# [What is asked]
Rewrite the lines of the items below as a numbered list, skipping any blank lines and leaving out the pictures.

#####

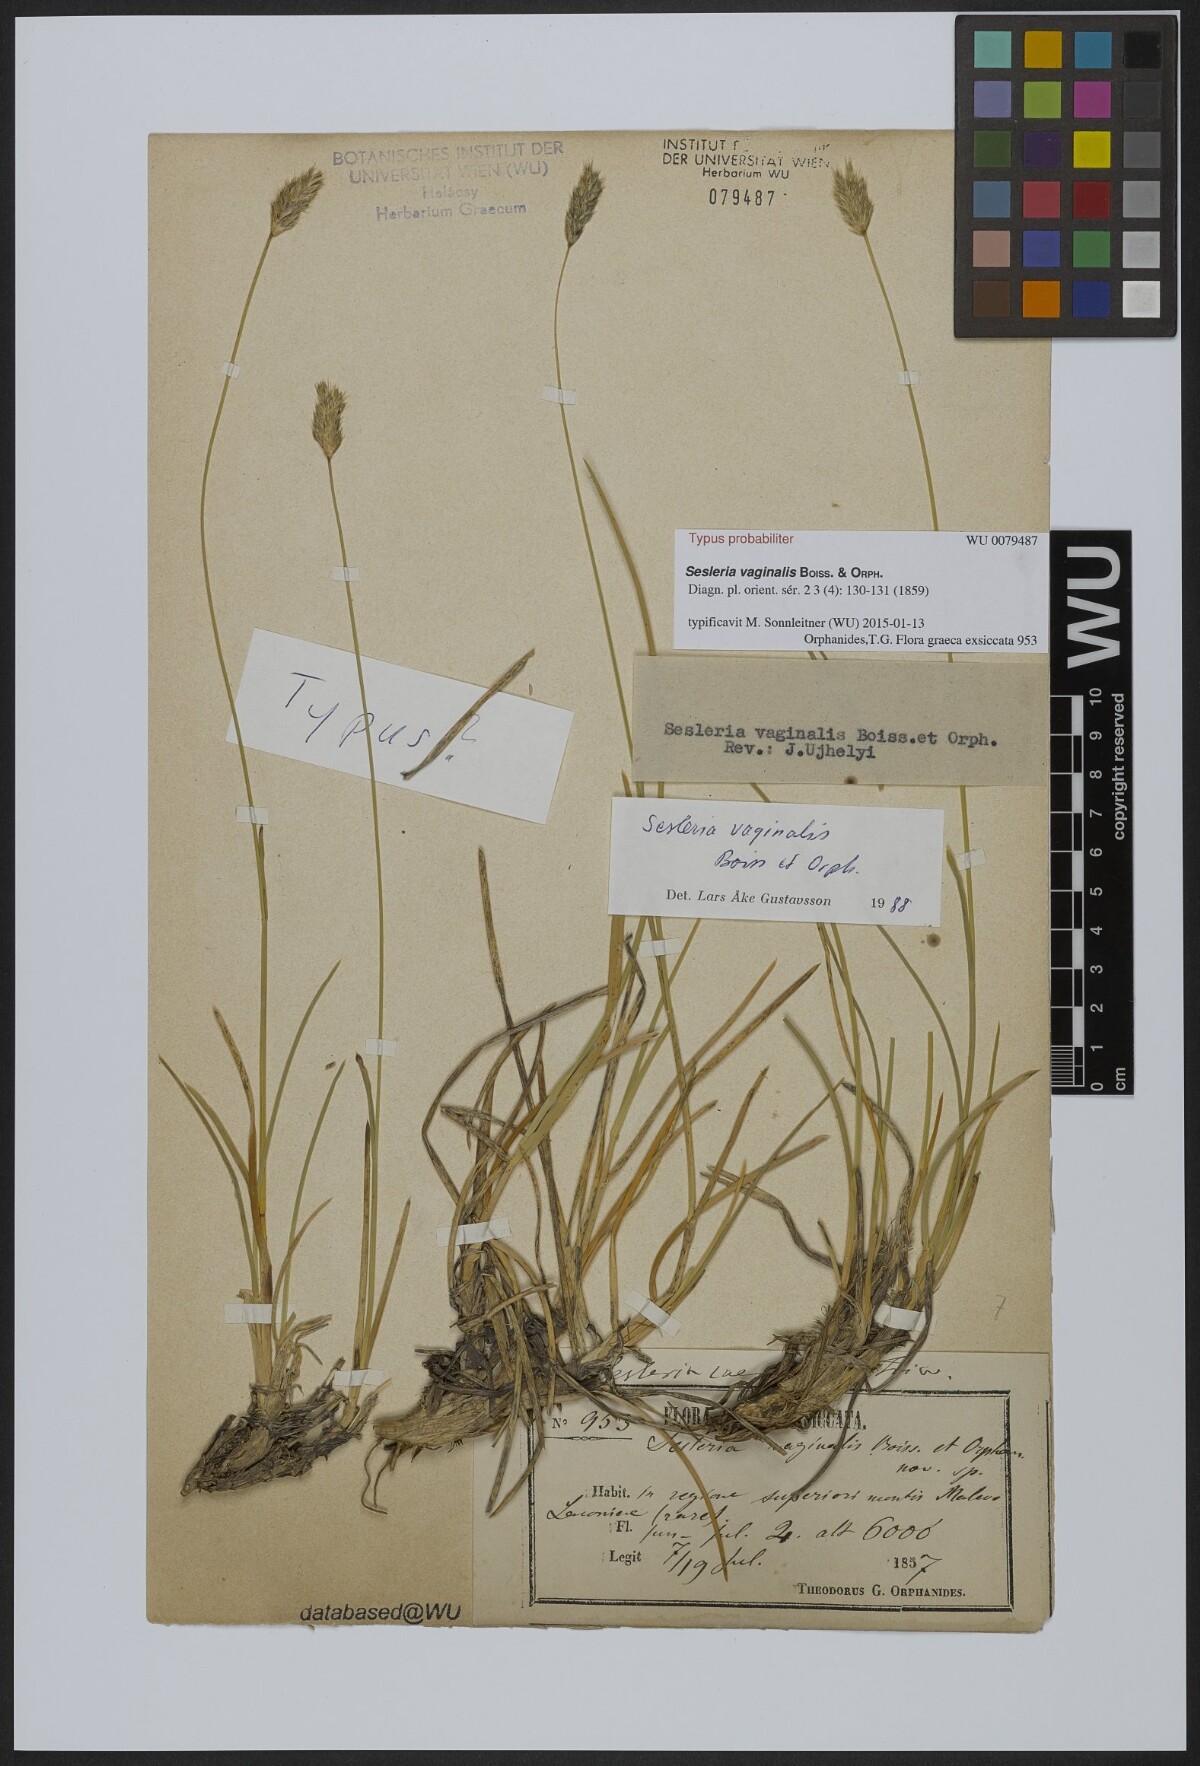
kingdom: Plantae
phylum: Tracheophyta
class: Liliopsida
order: Poales
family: Poaceae
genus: Sesleria
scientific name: Sesleria vaginalis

#####

# [Correct answer]
1. kingdom: Plantae
2. phylum: Tracheophyta
3. class: Liliopsida
4. order: Poales
5. family: Poaceae
6. genus: Sesleria
7. scientific name: Sesleria vaginalis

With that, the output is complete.